I usually start with a piece of a melody
and a piano accompaniment,
and sometimes you get up
in the middle of the night
and say, "I could write something better.
I can extend that phrase
or extend a note."
Sometimes you came up with nothing,
but you had a piece of a song
and the next day you could continue that.
And when it was hot,
when you were on a roll,
you didn't stop.
Because when you're on that creative roll
you stay where you are,
and sometimes there is
some spirituality attached to it.
[singing] I don't know what I can sing ♪
Oh, you feel like days gone by ♪
Just making this.
I feel like Carole King,
she was extremely, and still is,
inspiring to listen to.
She really was going through some things
and turned all of her struggles
into beauty.
And she did.
[Sedaka] My striving was
to do something that didn't repeat itself,
from song to song, from chorus to chorus.
And then, when it's finished,
I would invite people to my home,
and if I was shy when I played it,
if I was tentative, I knew it wasn't good,
but if I was very boisterous
and very confident
and sang it out loud,
you know, with gusto,
then I knew it was going to be a hit.
There was nothing tentative about it.
And that's the way I write
A song for you right now ♪
I know when to stop
and I know when the song is found.
There it is,
I just heard it go by, you know,
and I'm like, "Okay."
And then we come in here
and then we start writing down
all the words that were said.
And there is the song.
[director] Wow. It's like you're
tapping into something else.
[clears throat]
I'm not tapping in, someone's tapping in
it's tapping into me.
Like I'm a channel, I know that.
Something came from something spiritual
and passed through my voice,
through my fingers,
and I dare not move
because that was
I was the chosen one
at that particular moment.
So, I do feel
that there is some kind of, uh
a vehicle or an antenna thing going.
[pop music playing]
[Sedaka] I had songs recorded
by many wonderful people,
but I wanted to sing them myself.
And I was very honored
when I read one of Bob Dylan's books.
He said he liked the Brill Building
writers, especially Neil Sedaka,
'cause he was the first
to sing his own songs in the late '50s,
and it was indeed true.
I went to RCA and I played
"The Diary" to Steve Sholes
and he said, "That should be
your first record, 'The Diary, '"
and that was the first one,
which went to number 22.
In those days,
number 22 sold 600,000 records.
Today, if you sell 10,000 records,
you're number one.
[laughs]
After "The Diary," I had two flops,
and RCA was about to drop me.
I went to the charts
and looked at all the number one records
on Billboard's Hits of the World
and I analyzed it,
being a studied musician.
The chord progression,
the harmonic rhythm,
the guitar lifts, the drum breaks.
And I put all of the elements together
and, um wrote "Oh! Carol"
at the Brill Building
with Howie Greenfield,
and, um, it was
it was an immediate number one.
Darling, there will never be another ♪
'Cause I love you so ♪
Don't ever leave me ♪
[Sedaka] Howie came to my apartment
and I said, uh, "Here's the tune,"
and he said, "I don't know,
I don't like the name Carol,
can I call it something else?
I said, "No, I'm writing this
for my girlfriend Carole King."
And he said, "Okay."
So, he wrote it, a quick 45-minutes lyric,
and he said, "Let me polish it."
And I took the paper away and said, "No."
It's very homespun,
it's very down to earth
and very teenage lament."

▸ **MATERIAL**:

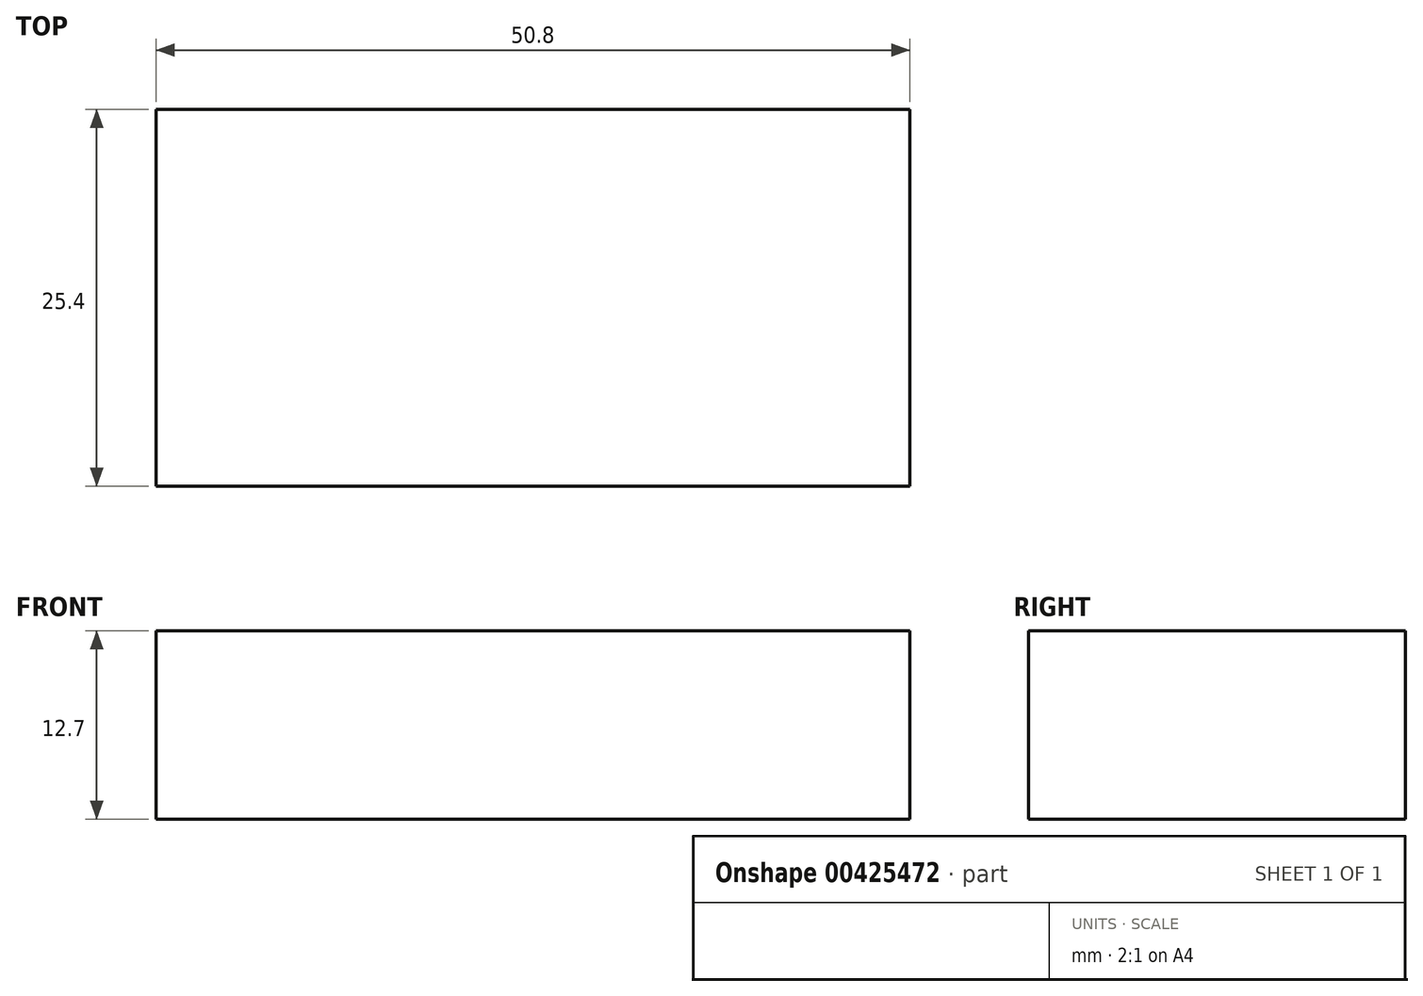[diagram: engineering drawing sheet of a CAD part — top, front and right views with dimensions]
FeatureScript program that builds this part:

▸ **TO-DO LIST**:
1: In the songwriting interview, rewrite the passage that starts "After "The Diary," I had two flops" and ends "it was an immediate number one." as a short bulleted list that keeps its main facts.
2: From the songwriting interview, set down the words from "[singing] I don't" up to and including "chorus to chorus." without any change.
3: Resume the songwriting interview at the point where it stops.

▸ **RESPONSES TO THE TASKS**:
1:
- After "The Diary," Sedaka had two flops, and RCA was about to drop him.
- He studied the number one records on Billboard's Hits of the World and analyzed their chord progression, harmonic rhythm, guitar lifts and drum breaks.
- He put those elements together and wrote "Oh! Carol" with Howie Greenfield at the Brill Building.
- It was an immediate number one.

2:
[singing] I don't know what I can sing ♪
Oh, you feel like days gone by ♪
Just making this.
I feel like Carole King,
she was extremely, and still is,
inspiring to listen to.
She really was going through some things
and turned all of her struggles
into beauty.
And she did.
[Sedaka] My striving was
to do something that didn't repeat itself,
from song to song, from chorus to chorus.

3:
"Oh, Carol, I am but a fool."
"Darling, I love you
though you treat me cruel."
I took it to the studio a few weeks later,
and there were three girls
sitting in the booth
who were friends
of the producer of the record.
I said, "Do you sing?"
They said, "Yes, we do."
And they did the "Woo-ooh-ooh."
And it was very, very natural,
very young sounding,
and that's what we left on the record.
But if you leave me
I will surely die ♪
When you say Neil Sedaka
is looking at Billboard
and trying to understand
what makes a pop song a hit
or a great pop song,
he's talking about being inspired
to write something better.
Right?
When you say that in today's time,
listening to the charts,
which I know they do,
and they peg out the song
that's getting the most hits or whatever,
they're looking to copy not get better.
- ["Oh! Carol" playing]
- [Sedaka] I went to the mixing,
I went to the mastering of the record,
I went to the pressing
because I wanted to make sure
when it came on the radio,
that it was very sibilant,
that my voice would come out very clearly
and that everything would be,
uh, exaggerated
because the radio had a very small speaker
and I wanted to exaggerate
everything on the record.
I'm so in love with you ♪
[screams echoing]
[Sedaka] Now I can almost weep
when I see the place I grew up
and the place where I was inspired,
and the place where I thought,
"Wouldn't it be a dream come true
if I became a celebrity."
This was my formative years.
This was the place when I said,
"You know what?"
"I'm going to do it,
come hell or high water,
I want the immortality
of writing something
that will outlive me,"
and it was right here that it began.
[pop music playing]
[Kim] To me, this was everything.
This is what I left home for.
You know, there are a lot of buildings,
but the spirits of those walls
are about songwriters,
and about musicians,
and about singers,
and about, you know, publishers,
but it was really a musical cathedral
and it's how I've always seen it.
On the 9th floor, Leiber and Stoller
had a lot of cubicles
and that's where Jeff and I would write.
So, it was his world
I had the key, I can come in and go,
which was great.
It made me feel like I belonged,
although it took a little while
for me to feel like
I was good enough to belong. You know?
[narrator] The music
coming out of the Brill Building
seized on a new phenomenon.
Sometime in the late 1950s
and early 1960s,
young people became teenagers.
They were a new demographic
with their own money,
their own style, and their own tastes.
Some of them even yearned
for the taste of rebellion.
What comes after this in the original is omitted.